**Your task:**
Your job is to copy every line in the material containing the word "MediaPay".

*** Data for this task Section Begins ***

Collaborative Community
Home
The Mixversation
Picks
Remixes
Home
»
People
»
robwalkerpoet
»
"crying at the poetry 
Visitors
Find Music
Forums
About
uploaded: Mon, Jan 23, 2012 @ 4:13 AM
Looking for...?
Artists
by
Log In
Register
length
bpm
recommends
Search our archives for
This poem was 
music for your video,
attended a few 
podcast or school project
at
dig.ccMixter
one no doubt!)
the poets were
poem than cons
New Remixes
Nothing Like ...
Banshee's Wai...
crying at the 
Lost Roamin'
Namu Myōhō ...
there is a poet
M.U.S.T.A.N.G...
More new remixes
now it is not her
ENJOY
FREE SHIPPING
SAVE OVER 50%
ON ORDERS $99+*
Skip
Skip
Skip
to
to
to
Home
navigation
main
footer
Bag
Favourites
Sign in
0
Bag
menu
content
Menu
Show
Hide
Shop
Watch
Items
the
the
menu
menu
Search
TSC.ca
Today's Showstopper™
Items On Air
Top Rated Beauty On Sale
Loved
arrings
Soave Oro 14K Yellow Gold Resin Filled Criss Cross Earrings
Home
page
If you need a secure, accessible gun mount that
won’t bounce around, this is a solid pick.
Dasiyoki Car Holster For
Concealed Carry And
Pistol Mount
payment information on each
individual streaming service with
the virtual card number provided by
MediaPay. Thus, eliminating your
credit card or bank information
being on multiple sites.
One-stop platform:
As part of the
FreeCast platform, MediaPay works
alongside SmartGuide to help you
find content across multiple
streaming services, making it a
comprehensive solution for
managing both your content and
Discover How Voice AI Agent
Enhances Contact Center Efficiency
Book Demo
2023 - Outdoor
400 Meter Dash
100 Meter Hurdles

*** Data for this task Section Ends ***

**Completed task:**
MediaPay. Thus, eliminating your
FreeCast platform, MediaPay works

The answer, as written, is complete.